Aim of the task = Repeat, exactly and with no pictures, the lines that run from the beginning of the entries through the line containing "G04 Gerber Fmt".

Supplied records =

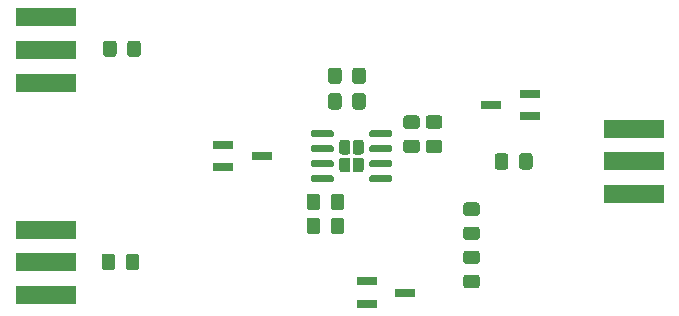
<source format=gbr>
%TF.GenerationSoftware,KiCad,Pcbnew,(5.1.6-0-10_14)*%
%TF.CreationDate,2020-09-16T18:16:11-07:00*%
%TF.ProjectId,tia_dev_board,7469615f-6465-4765-9f62-6f6172642e6b,rev?*%
%TF.SameCoordinates,Original*%
%TF.FileFunction,Paste,Top*%
%TF.FilePolarity,Positive*%
%FSLAX46Y46*%
G04 Gerber Fmt 4.6, Leading zero omitted, Abs format (unit mm)*
G04 Created by KiCad (PCBNEW (5.1.6-0-10_14)) date 2020-09-16 18:16:11*
%MOMM*%
%LPD*%
G01*
G04 APERTURE LIST*
%ADD10R,5.080000X1.600000*%
%ADD11R,1.800000X0.800000*%
G04 APERTURE END LIST*
%TO.C,U4*%
G36*
G01*
X169000000Y-92135000D02*
X169000000Y-91365000D01*
G75*
G02*
X169240000Y-91125000I240000J0D01*
G01*
X169720000Y-91125000D01*
G75*
G02*
X169960000Y-91365000I0J-240000D01*
G01*
X169960000Y-92135000D01*
G75*
G02*
X169720000Y-92375000I-240000J0D01*
G01*
X169240000Y-92375000D01*
G75*
G02*
X169000000Y-92135000I0J240000D01*
G01*
G37*
G36*
G01*
X169000000Y-90635000D02*
X169000000Y-89865000D01*
G75*
G02*
X169240000Y-89625000I240000J0D01*
G01*
X169720000Y-89625000D01*
G75*
G02*
X169960000Y-89865000I0J-240000D01*
G01*
X169960000Y-90635000D01*
G75*
G02*
X169720000Y-90875000I-240000J0D01*
G01*
X169240000Y-90875000D01*
G75*
G02*
X169000000Y-90635000I0J240000D01*
G01*
G37*
G36*
G01*
X167860000Y-92135000D02*
X167860000Y-91365000D01*
G75*
G02*
X168100000Y-91125000I240000J0D01*
G01*
X168580000Y-91125000D01*
G75*
G02*
X168820000Y-91365000I0J-240000D01*
G01*
X168820000Y-92135000D01*
G75*
G02*
X168580000Y-92375000I-240000J0D01*
G01*
X168100000Y-92375000D01*
G75*
G02*
X167860000Y-92135000I0J240000D01*
G01*
G37*
G36*
G01*
X167860000Y-90635000D02*
X167860000Y-89865000D01*
G75*
G02*
X168100000Y-89625000I240000J0D01*
G01*
X168580000Y-89625000D01*
G75*
G02*
X168820000Y-89865000I0J-240000D01*
G01*
X168820000Y-90635000D01*
G75*
G02*
X168580000Y-90875000I-240000J0D01*
G01*
X168100000Y-90875000D01*
G75*
G02*
X167860000Y-90635000I0J240000D01*
G01*
G37*
G36*
G01*
X170410000Y-89245000D02*
X170410000Y-88945000D01*
G75*
G02*
X170560000Y-88795000I150000J0D01*
G01*
X172210000Y-88795000D01*
G75*
G02*
X172360000Y-88945000I0J-150000D01*
G01*
X172360000Y-89245000D01*
G75*
G02*
X172210000Y-89395000I-150000J0D01*
G01*
X170560000Y-89395000D01*
G75*
G02*
X170410000Y-89245000I0J150000D01*
G01*
G37*
G36*
G01*
X170410000Y-90515000D02*
X170410000Y-90215000D01*
G75*
G02*
X170560000Y-90065000I150000J0D01*
G01*
X172210000Y-90065000D01*
G75*
G02*
X172360000Y-90215000I0J-150000D01*
G01*
X172360000Y-90515000D01*
G75*
G02*
X172210000Y-90665000I-150000J0D01*
G01*
X170560000Y-90665000D01*
G75*
G02*
X170410000Y-90515000I0J150000D01*
G01*
G37*
G36*
G01*
X170410000Y-91785000D02*
X170410000Y-91485000D01*
G75*
G02*
X170560000Y-91335000I150000J0D01*
G01*
X172210000Y-91335000D01*
G75*
G02*
X172360000Y-91485000I0J-150000D01*
G01*
X172360000Y-91785000D01*
G75*
G02*
X172210000Y-91935000I-150000J0D01*
G01*
X170560000Y-91935000D01*
G75*
G02*
X170410000Y-91785000I0J150000D01*
G01*
G37*
G36*
G01*
X170410000Y-93055000D02*
X170410000Y-92755000D01*
G75*
G02*
X170560000Y-92605000I150000J0D01*
G01*
X172210000Y-92605000D01*
G75*
G02*
X172360000Y-92755000I0J-150000D01*
G01*
X172360000Y-93055000D01*
G75*
G02*
X172210000Y-93205000I-150000J0D01*
G01*
X170560000Y-93205000D01*
G75*
G02*
X170410000Y-93055000I0J150000D01*
G01*
G37*
G36*
G01*
X165460000Y-93055000D02*
X165460000Y-92755000D01*
G75*
G02*
X165610000Y-92605000I150000J0D01*
G01*
X167260000Y-92605000D01*
G75*
G02*
X167410000Y-92755000I0J-150000D01*
G01*
X167410000Y-93055000D01*
G75*
G02*
X167260000Y-93205000I-150000J0D01*
G01*
X165610000Y-93205000D01*
G75*
G02*
X165460000Y-93055000I0J150000D01*
G01*
G37*
G36*
G01*
X165460000Y-91785000D02*
X165460000Y-91485000D01*
G75*
G02*
X165610000Y-91335000I150000J0D01*
G01*
X167260000Y-91335000D01*
G75*
G02*
X167410000Y-91485000I0J-150000D01*
G01*
X167410000Y-91785000D01*
G75*
G02*
X167260000Y-91935000I-150000J0D01*
G01*
X165610000Y-91935000D01*
G75*
G02*
X165460000Y-91785000I0J150000D01*
G01*
G37*
G36*
G01*
X165460000Y-90515000D02*
X165460000Y-90215000D01*
G75*
G02*
X165610000Y-90065000I150000J0D01*
G01*
X167260000Y-90065000D01*
G75*
G02*
X167410000Y-90215000I0J-150000D01*
G01*
X167410000Y-90515000D01*
G75*
G02*
X167260000Y-90665000I-150000J0D01*
G01*
X165610000Y-90665000D01*
G75*
G02*
X165460000Y-90515000I0J150000D01*
G01*
G37*
G36*
G01*
X165460000Y-89245000D02*
X165460000Y-88945000D01*
G75*
G02*
X165610000Y-88795000I150000J0D01*
G01*
X167260000Y-88795000D01*
G75*
G02*
X167410000Y-88945000I0J-150000D01*
G01*
X167410000Y-89245000D01*
G75*
G02*
X167260000Y-89395000I-150000J0D01*
G01*
X165610000Y-89395000D01*
G75*
G02*
X165460000Y-89245000I0J150000D01*
G01*
G37*
%TD*%
%TO.C,R5*%
G36*
G01*
X182185000Y-90989999D02*
X182185000Y-91890001D01*
G75*
G02*
X181935001Y-92140000I-249999J0D01*
G01*
X181284999Y-92140000D01*
G75*
G02*
X181035000Y-91890001I0J249999D01*
G01*
X181035000Y-90989999D01*
G75*
G02*
X181284999Y-90740000I249999J0D01*
G01*
X181935001Y-90740000D01*
G75*
G02*
X182185000Y-90989999I0J-249999D01*
G01*
G37*
G36*
G01*
X184235000Y-90989999D02*
X184235000Y-91890001D01*
G75*
G02*
X183985001Y-92140000I-249999J0D01*
G01*
X183334999Y-92140000D01*
G75*
G02*
X183085000Y-91890001I0J249999D01*
G01*
X183085000Y-90989999D01*
G75*
G02*
X183334999Y-90740000I249999J0D01*
G01*
X183985001Y-90740000D01*
G75*
G02*
X184235000Y-90989999I0J-249999D01*
G01*
G37*
%TD*%
%TO.C,R4*%
G36*
G01*
X178619999Y-96961000D02*
X179520001Y-96961000D01*
G75*
G02*
X179770000Y-97210999I0J-249999D01*
G01*
X179770000Y-97861001D01*
G75*
G02*
X179520001Y-98111000I-249999J0D01*
G01*
X178619999Y-98111000D01*
G75*
G02*
X178370000Y-97861001I0J249999D01*
G01*
X178370000Y-97210999D01*
G75*
G02*
X178619999Y-96961000I249999J0D01*
G01*
G37*
G36*
G01*
X178619999Y-94911000D02*
X179520001Y-94911000D01*
G75*
G02*
X179770000Y-95160999I0J-249999D01*
G01*
X179770000Y-95811001D01*
G75*
G02*
X179520001Y-96061000I-249999J0D01*
G01*
X178619999Y-96061000D01*
G75*
G02*
X178370000Y-95811001I0J249999D01*
G01*
X178370000Y-95160999D01*
G75*
G02*
X178619999Y-94911000I249999J0D01*
G01*
G37*
%TD*%
%TO.C,RF1*%
G36*
G01*
X168070000Y-85909999D02*
X168070000Y-86810001D01*
G75*
G02*
X167820001Y-87060000I-249999J0D01*
G01*
X167169999Y-87060000D01*
G75*
G02*
X166920000Y-86810001I0J249999D01*
G01*
X166920000Y-85909999D01*
G75*
G02*
X167169999Y-85660000I249999J0D01*
G01*
X167820001Y-85660000D01*
G75*
G02*
X168070000Y-85909999I0J-249999D01*
G01*
G37*
G36*
G01*
X170120000Y-85909999D02*
X170120000Y-86810001D01*
G75*
G02*
X169870001Y-87060000I-249999J0D01*
G01*
X169219999Y-87060000D01*
G75*
G02*
X168970000Y-86810001I0J249999D01*
G01*
X168970000Y-85909999D01*
G75*
G02*
X169219999Y-85660000I249999J0D01*
G01*
X169870001Y-85660000D01*
G75*
G02*
X170120000Y-85909999I0J-249999D01*
G01*
G37*
%TD*%
%TO.C,R2*%
G36*
G01*
X148893000Y-99498999D02*
X148893000Y-100399001D01*
G75*
G02*
X148643001Y-100649000I-249999J0D01*
G01*
X147992999Y-100649000D01*
G75*
G02*
X147743000Y-100399001I0J249999D01*
G01*
X147743000Y-99498999D01*
G75*
G02*
X147992999Y-99249000I249999J0D01*
G01*
X148643001Y-99249000D01*
G75*
G02*
X148893000Y-99498999I0J-249999D01*
G01*
G37*
G36*
G01*
X150943000Y-99498999D02*
X150943000Y-100399001D01*
G75*
G02*
X150693001Y-100649000I-249999J0D01*
G01*
X150042999Y-100649000D01*
G75*
G02*
X149793000Y-100399001I0J249999D01*
G01*
X149793000Y-99498999D01*
G75*
G02*
X150042999Y-99249000I249999J0D01*
G01*
X150693001Y-99249000D01*
G75*
G02*
X150943000Y-99498999I0J-249999D01*
G01*
G37*
%TD*%
%TO.C,R1*%
G36*
G01*
X149020000Y-81464999D02*
X149020000Y-82365001D01*
G75*
G02*
X148770001Y-82615000I-249999J0D01*
G01*
X148119999Y-82615000D01*
G75*
G02*
X147870000Y-82365001I0J249999D01*
G01*
X147870000Y-81464999D01*
G75*
G02*
X148119999Y-81215000I249999J0D01*
G01*
X148770001Y-81215000D01*
G75*
G02*
X149020000Y-81464999I0J-249999D01*
G01*
G37*
G36*
G01*
X151070000Y-81464999D02*
X151070000Y-82365001D01*
G75*
G02*
X150820001Y-82615000I-249999J0D01*
G01*
X150169999Y-82615000D01*
G75*
G02*
X149920000Y-82365001I0J249999D01*
G01*
X149920000Y-81464999D01*
G75*
G02*
X150169999Y-81215000I249999J0D01*
G01*
X150820001Y-81215000D01*
G75*
G02*
X151070000Y-81464999I0J-249999D01*
G01*
G37*
%TD*%
D10*
%TO.C,J3*%
X192786000Y-88670000D03*
X192786000Y-94210000D03*
X192786000Y-91440000D03*
%TD*%
%TO.C,J2*%
X143060000Y-84770000D03*
X143060000Y-79230000D03*
X143060000Y-82000000D03*
%TD*%
%TO.C,J1*%
X143060000Y-102770000D03*
X143060000Y-97230000D03*
X143060000Y-100000000D03*
%TD*%
D11*
%TO.C,D3*%
X180723000Y-86680000D03*
X184023000Y-85730000D03*
X184023000Y-87630000D03*
%TD*%
%TO.C,D2*%
X173480000Y-102550000D03*
X170180000Y-103500000D03*
X170180000Y-101600000D03*
%TD*%
%TO.C,D1*%
X161290000Y-91000000D03*
X157990000Y-91950000D03*
X157990000Y-90050000D03*
%TD*%
%TO.C,C6*%
G36*
G01*
X178619999Y-101043000D02*
X179520001Y-101043000D01*
G75*
G02*
X179770000Y-101292999I0J-249999D01*
G01*
X179770000Y-101943001D01*
G75*
G02*
X179520001Y-102193000I-249999J0D01*
G01*
X178619999Y-102193000D01*
G75*
G02*
X178370000Y-101943001I0J249999D01*
G01*
X178370000Y-101292999D01*
G75*
G02*
X178619999Y-101043000I249999J0D01*
G01*
G37*
G36*
G01*
X178619999Y-98993000D02*
X179520001Y-98993000D01*
G75*
G02*
X179770000Y-99242999I0J-249999D01*
G01*
X179770000Y-99893001D01*
G75*
G02*
X179520001Y-100143000I-249999J0D01*
G01*
X178619999Y-100143000D01*
G75*
G02*
X178370000Y-99893001I0J249999D01*
G01*
X178370000Y-99242999D01*
G75*
G02*
X178619999Y-98993000I249999J0D01*
G01*
G37*
%TD*%
%TO.C,CF1*%
G36*
G01*
X168070000Y-83750999D02*
X168070000Y-84651001D01*
G75*
G02*
X167820001Y-84901000I-249999J0D01*
G01*
X167169999Y-84901000D01*
G75*
G02*
X166920000Y-84651001I0J249999D01*
G01*
X166920000Y-83750999D01*
G75*
G02*
X167169999Y-83501000I249999J0D01*
G01*
X167820001Y-83501000D01*
G75*
G02*
X168070000Y-83750999I0J-249999D01*
G01*
G37*
G36*
G01*
X170120000Y-83750999D02*
X170120000Y-84651001D01*
G75*
G02*
X169870001Y-84901000I-249999J0D01*
G01*
X169219999Y-84901000D01*
G75*
G02*
X168970000Y-84651001I0J249999D01*
G01*
X168970000Y-83750999D01*
G75*
G02*
X169219999Y-83501000I249999J0D01*
G01*
X169870001Y-83501000D01*
G75*
G02*
X170120000Y-83750999I0J-249999D01*
G01*
G37*
%TD*%
%TO.C,C4*%
G36*
G01*
X175444999Y-89595000D02*
X176345001Y-89595000D01*
G75*
G02*
X176595000Y-89844999I0J-249999D01*
G01*
X176595000Y-90495001D01*
G75*
G02*
X176345001Y-90745000I-249999J0D01*
G01*
X175444999Y-90745000D01*
G75*
G02*
X175195000Y-90495001I0J249999D01*
G01*
X175195000Y-89844999D01*
G75*
G02*
X175444999Y-89595000I249999J0D01*
G01*
G37*
G36*
G01*
X175444999Y-87545000D02*
X176345001Y-87545000D01*
G75*
G02*
X176595000Y-87794999I0J-249999D01*
G01*
X176595000Y-88445001D01*
G75*
G02*
X176345001Y-88695000I-249999J0D01*
G01*
X175444999Y-88695000D01*
G75*
G02*
X175195000Y-88445001I0J249999D01*
G01*
X175195000Y-87794999D01*
G75*
G02*
X175444999Y-87545000I249999J0D01*
G01*
G37*
%TD*%
%TO.C,C3*%
G36*
G01*
X173539999Y-89595000D02*
X174440001Y-89595000D01*
G75*
G02*
X174690000Y-89844999I0J-249999D01*
G01*
X174690000Y-90495001D01*
G75*
G02*
X174440001Y-90745000I-249999J0D01*
G01*
X173539999Y-90745000D01*
G75*
G02*
X173290000Y-90495001I0J249999D01*
G01*
X173290000Y-89844999D01*
G75*
G02*
X173539999Y-89595000I249999J0D01*
G01*
G37*
G36*
G01*
X173539999Y-87545000D02*
X174440001Y-87545000D01*
G75*
G02*
X174690000Y-87794999I0J-249999D01*
G01*
X174690000Y-88445001D01*
G75*
G02*
X174440001Y-88695000I-249999J0D01*
G01*
X173539999Y-88695000D01*
G75*
G02*
X173290000Y-88445001I0J249999D01*
G01*
X173290000Y-87794999D01*
G75*
G02*
X173539999Y-87545000I249999J0D01*
G01*
G37*
%TD*%
%TO.C,C2*%
G36*
G01*
X167150000Y-95319001D02*
X167150000Y-94418999D01*
G75*
G02*
X167399999Y-94169000I249999J0D01*
G01*
X168050001Y-94169000D01*
G75*
G02*
X168300000Y-94418999I0J-249999D01*
G01*
X168300000Y-95319001D01*
G75*
G02*
X168050001Y-95569000I-249999J0D01*
G01*
X167399999Y-95569000D01*
G75*
G02*
X167150000Y-95319001I0J249999D01*
G01*
G37*
G36*
G01*
X165100000Y-95319001D02*
X165100000Y-94418999D01*
G75*
G02*
X165349999Y-94169000I249999J0D01*
G01*
X166000001Y-94169000D01*
G75*
G02*
X166250000Y-94418999I0J-249999D01*
G01*
X166250000Y-95319001D01*
G75*
G02*
X166000001Y-95569000I-249999J0D01*
G01*
X165349999Y-95569000D01*
G75*
G02*
X165100000Y-95319001I0J249999D01*
G01*
G37*
%TD*%
%TO.C,C1*%
G36*
G01*
X167150000Y-97351001D02*
X167150000Y-96450999D01*
G75*
G02*
X167399999Y-96201000I249999J0D01*
G01*
X168050001Y-96201000D01*
G75*
G02*
X168300000Y-96450999I0J-249999D01*
G01*
X168300000Y-97351001D01*
G75*
G02*
X168050001Y-97601000I-249999J0D01*
G01*
X167399999Y-97601000D01*
G75*
G02*
X167150000Y-97351001I0J249999D01*
G01*
G37*
G36*
G01*
X165100000Y-97351001D02*
X165100000Y-96450999D01*
G75*
G02*
X165349999Y-96201000I249999J0D01*
G01*
X166000001Y-96201000D01*
G75*
G02*
X166250000Y-96450999I0J-249999D01*
G01*
X166250000Y-97351001D01*
G75*
G02*
X166000001Y-97601000I-249999J0D01*
G01*
X165349999Y-97601000D01*
G75*
G02*
X165100000Y-97351001I0J249999D01*
G01*
G37*
%TD*%
M02*

</source>
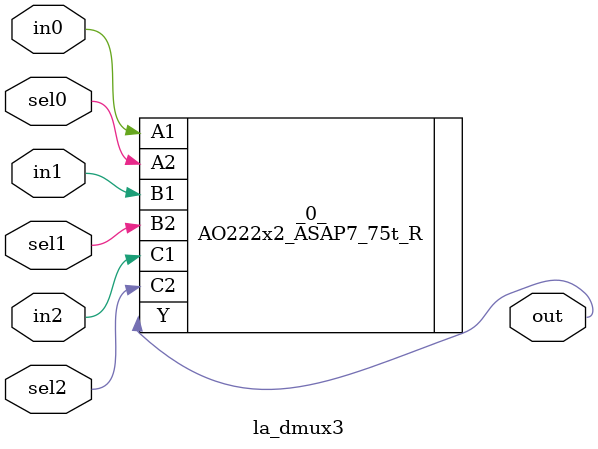
<source format=v>

/* Generated by Yosys 0.37 (git sha1 a5c7f69ed, clang 14.0.0-1ubuntu1.1 -fPIC -Os) */

module la_dmux3(sel0, sel1, sel2, in0, in1, in2, out);
  input in0;
  wire in0;
  input in1;
  wire in1;
  input in2;
  wire in2;
  output out;
  wire out;
  input sel0;
  wire sel0;
  input sel1;
  wire sel1;
  input sel2;
  wire sel2;
  AO222x2_ASAP7_75t_R _0_ (
    .A1(in0),
    .A2(sel0),
    .B1(in1),
    .B2(sel1),
    .C1(in2),
    .C2(sel2),
    .Y(out)
  );
endmodule

</source>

Reply =
<source format=gbr>
%TF.GenerationSoftware,KiCad,Pcbnew,(5.1.6-0-10_14)*%
%TF.CreationDate,2020-09-16T18:16:11-07:00*%
%TF.ProjectId,tia_dev_board,7469615f-6465-4765-9f62-6f6172642e6b,rev?*%
%TF.SameCoordinates,Original*%
%TF.FileFunction,Paste,Top*%
%TF.FilePolarity,Positive*%
%FSLAX46Y46*%
G04 Gerber Fmt 4.6, Leading zero omitted, Abs format (unit mm)*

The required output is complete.